Hospitalists have been treating patients for two decades, but many feel that that they don't get the respect they deserve.
Several hospitalists complained about the lack of respect for the profession during a roundtable discussion conducted by Medscape. One said that other physicians, and even patients, “treat us like interns,” and that specialists expect hospitalists to make their jobs easier, but aren’t willing to offer the same help.
Amir Emami, M.D., a locum tenens hospitalist who is seeking to found a formal hospitalist's union, told Medscape that hospitalists are "viewed as cogs in a machine rather than as doctors." That means they are expected to conduct tests no one else wants to do and take on jobs beyond their scope of practice, he said.
Doctors interviewed by Medscape point to several factors that may prevent hospitalists from gaining the same respect of their physician peers. Hospitalist jobs often have quick turnover, according to the article, which may make it harder to gain respect from older, established specialists. And, because hospitalist programs are still in relative infancy, some hospitals still don't know how to best implement them.

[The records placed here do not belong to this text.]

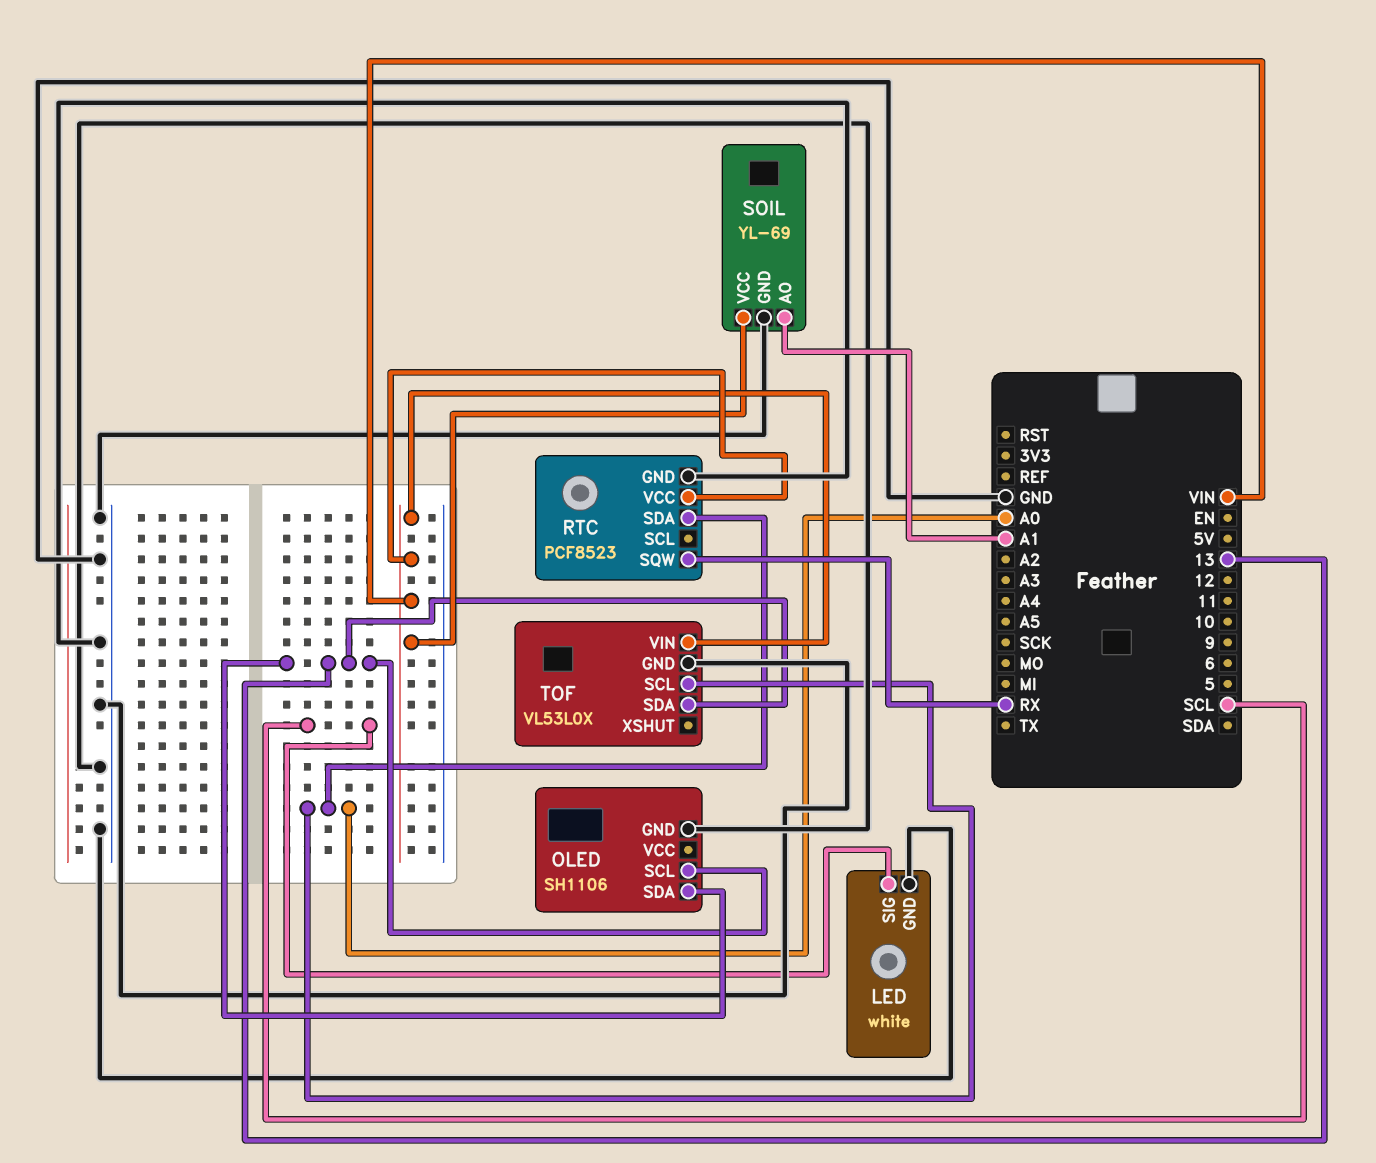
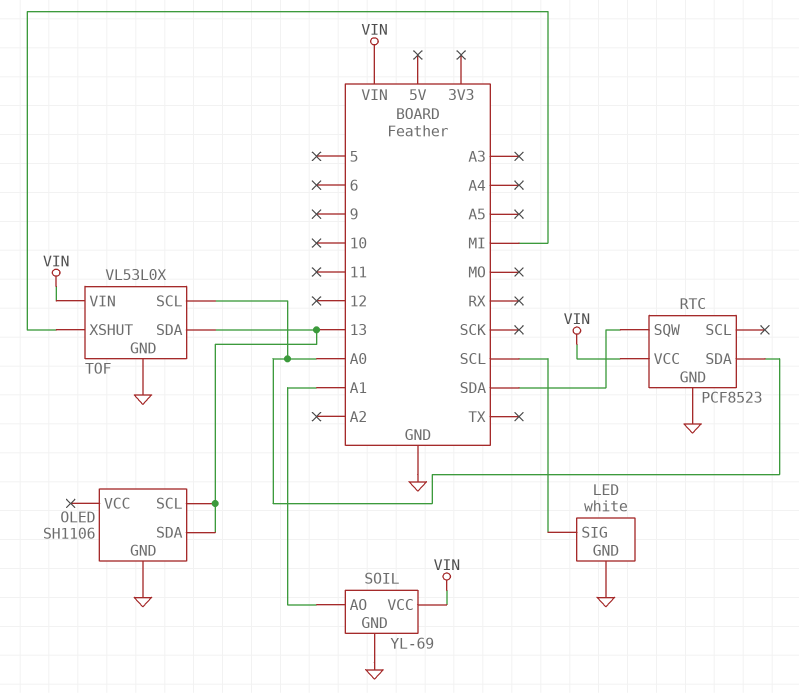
RTC pin SQW: RX -> SDA
TOF pin XSHUT: none -> MI

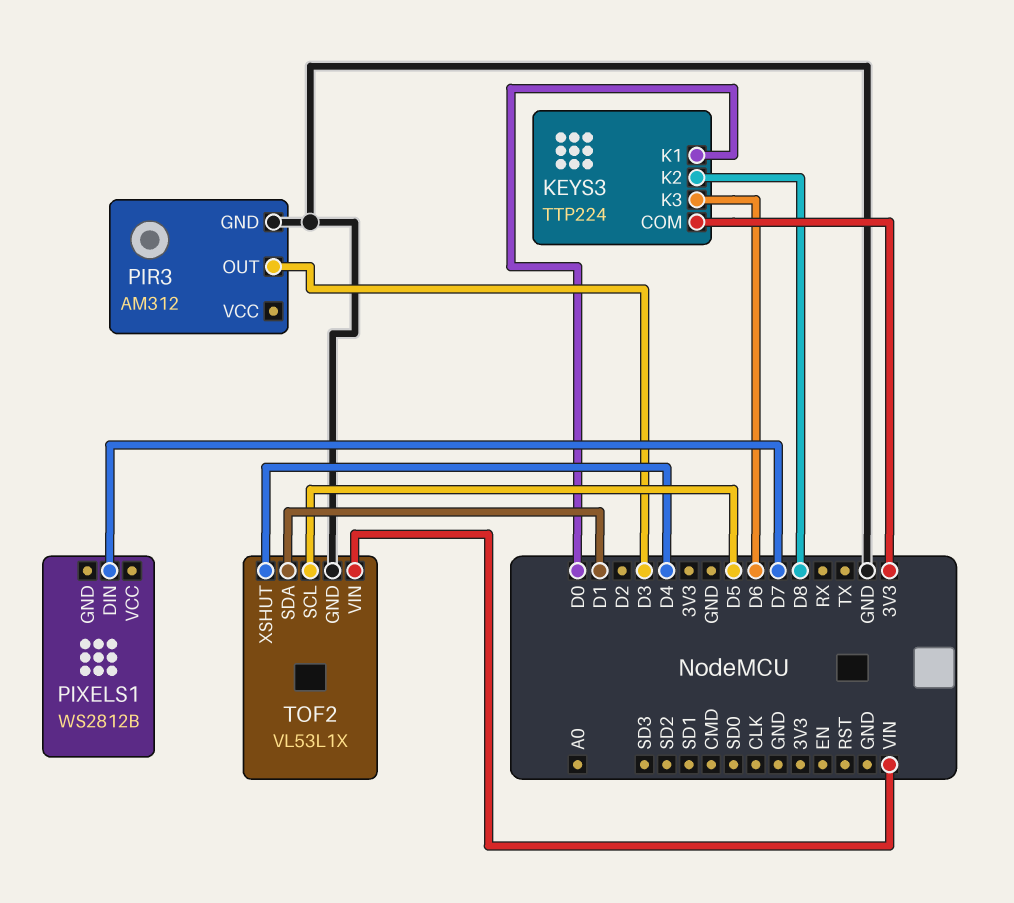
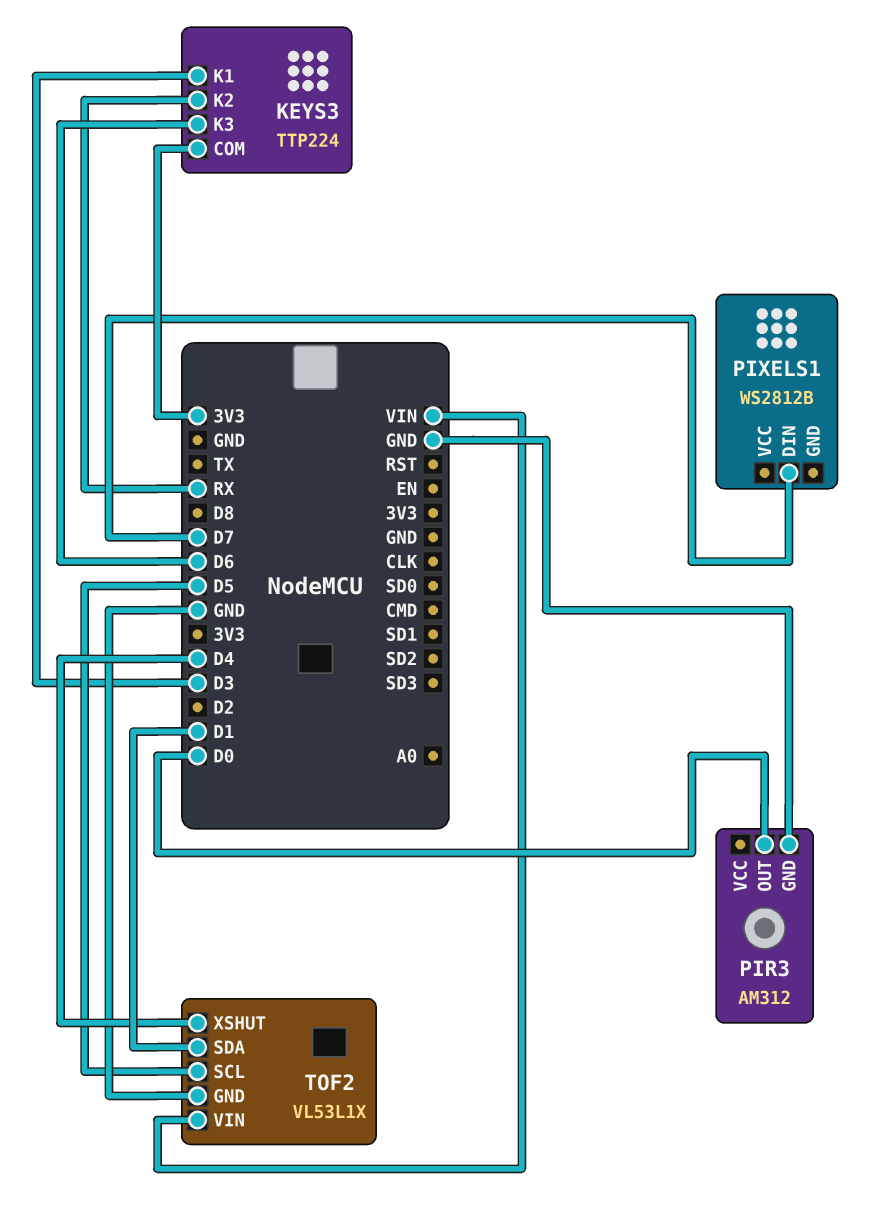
KEYS3 pin K1: D0 -> D3
KEYS3 pin K2: D8 -> RX
PIR3 pin OUT: D3 -> D0

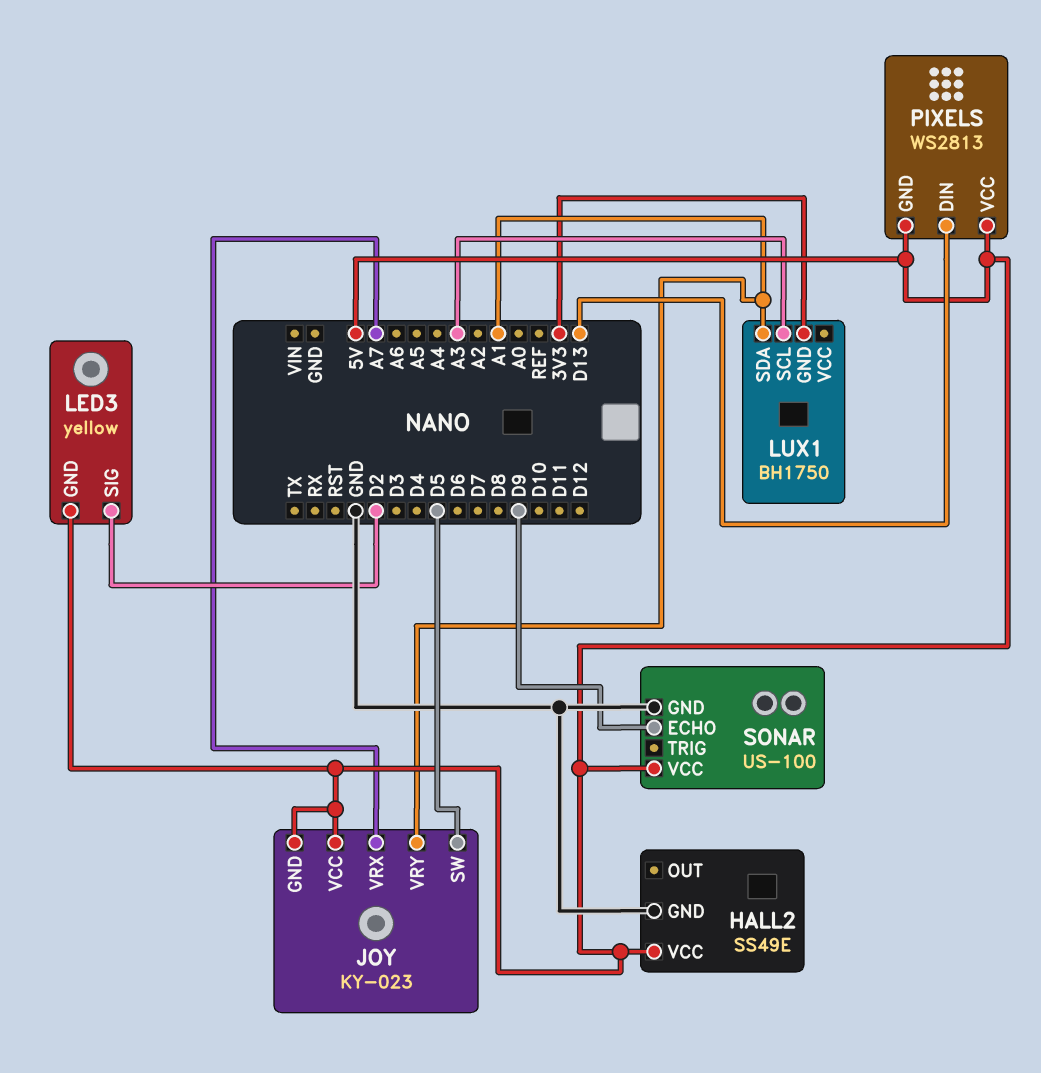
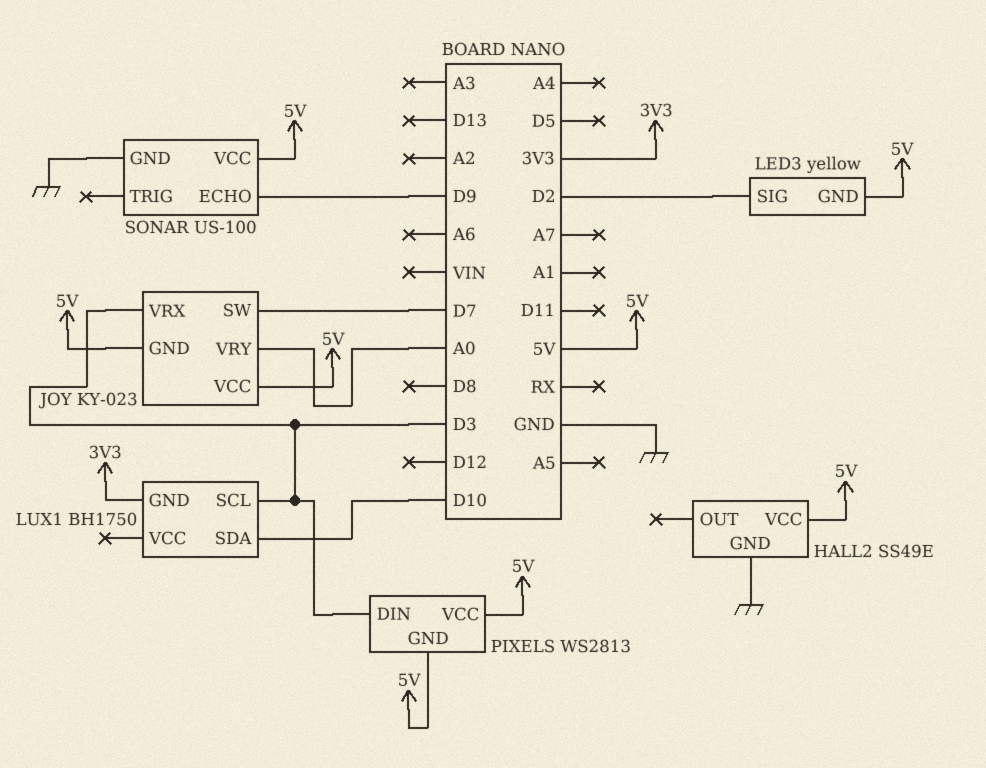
JOY pin SW: D5 -> D7
JOY pin VRX: A7 -> D3
JOY pin VRY: A1 -> A0
LUX1 pin SCL: A3 -> D3
LUX1 pin SDA: A1 -> D10
PIXELS pin DIN: D13 -> D3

The article offers several suggestions to help hospitalists gain the respect of their peers. Here are three of them:
- Don’t play the victim. Instead, focus on improving your communication skills.
- Find your calling. If there is an element of healthcare beyond your patient care duties that draws your interest, give it a try. It will help you develop leadership skills and gain useful contacts.
- Say something. Don’t be afraid to express concerns to leadership, and be sure to frame it in terms of the impact on care quality and patient safety.